Sell-off could be part of the great correction, as QE2 comes to an end.

Mary Altaffer/AP
Traders work the crude oil options pit at the New York Mercantile Exchange May 6, 2011 in New York. Oil prices rose after the US government said the economy added 244,000 jobs in April, then slid to under $100 a barrel.

We’re finally getting some action on Wall Street! The Dow has lost more than 200 points in the last two days. Gold is down more than $50. And oil closed below $100 yesterday.

Could this be the sell-off we’ve been waiting for? Maybe.

Why do we expect a sell-off? Because we’re still in a Great Correction. And in a correction, prices tend to go down. Deflation is the underlying trend…not inflation. Debt gets marked down…defaulted on…and written off.

By our reckoning, the beginning of the correction actually began more than 10 years ago when the NASDAQ cracked wide open in January 2000. Since then, the US economy and stock markets have gone nowhere, in real terms.

Who noticed? The feds poured on so much liquidity – beginning in ’02…with a huge flood in ’08-’09 – everything was swamped. Trash floated.

But households drowned…they were shackled to sinking incomes, while the cost of living rose with the tide.

And their costs are still rising. On the radio last night we heard about how hard $4 gasoline has hit America’s lower and middle classes. These people live on tight budgets. If their fuel costs go up $20 a week…they feel it.

The Wall Street Journal:

LONDON – Consumer prices in developed economies rose in March at the fastest pace since October 2008, driven by energy and food inflation.

A couple of reports in The Financial Times have focused on how they cope. One tells us that they aren’t driving to malls the way they used to.

“Online shopping jumps in US as cost of fuel curbs trips to malls,” says the headline.

No report from the malls yet…but online sales are said to rising at a 7% rate.

Meanwhile, “Americans ditch TV is move to save money,” says another headline.

“Lower and middle classes are giving up their televisions and unplugging their landline telephones…” it begins.

Hey, there’s some good news. The TV has probably done far more damage than drugs and alcohol. And certainly a lot more damage than terrorism. Yet, the feds spent $2 trillion fighting terrorism (according to anotherFT report). How much did they spend fighting TV?

But let’s think more about what happens to investors.
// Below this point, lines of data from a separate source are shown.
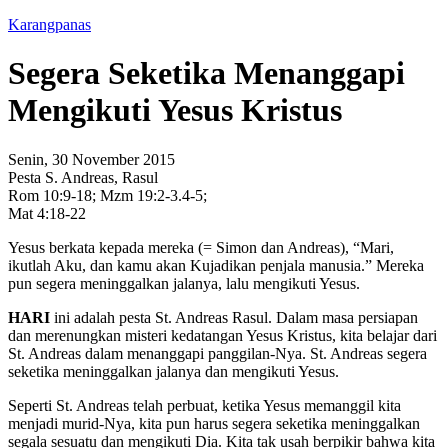
Karangpanas
Segera Seketika Menanggapi
Mengikuti Yesus Kristus
Senin, 30 November 2015
Pesta S. Andreas, Rasul
Rom 10:9-18; Mzm 19:2-3.4-5;
Mat 4:18-22
Yesus berkata kepada mereka (= Simon dan Andreas), “Mari,
ikutlah Aku, dan kamu akan Kujadikan penjala manusia.” Mereka
pun segera meninggalkan jalanya, lalu mengikuti Yesus.
HARI
ini adalah pesta St. Andreas Rasul. Dalam masa persiapan
dan merenungkan misteri kedatangan Yesus Kristus, kita belajar dari
St. Andreas dalam menanggapi panggilan-Nya. St. Andreas segera
seketika meninggalkan jalanya dan mengikuti Yesus.
Seperti St. Andreas telah perbuat, ketika Yesus memanggil kita
menjadi murid-Nya, kita pun harus segera seketika meninggalkan
segala sesuatu dan mengikuti Dia. Kita tak usah berpikir bahwa kita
If we’re in a Great Correction…

…and if liquidity from the feds is the only thing that keeps the correction from dragging prices down…

…then, you’d expect prices to go down whenever the feds ease up, right?

Well, get ready. When the feds stop pouring on liquidity, the correction reasserts itself. That’s what happened last summer. QE1 ran dry. Stocks fell throughout the summer…leading Ben Bernanke to announce QE2 in August.

What’s happening now? Is the market anticipating another QE end? Are prices headed down until another QE is announced?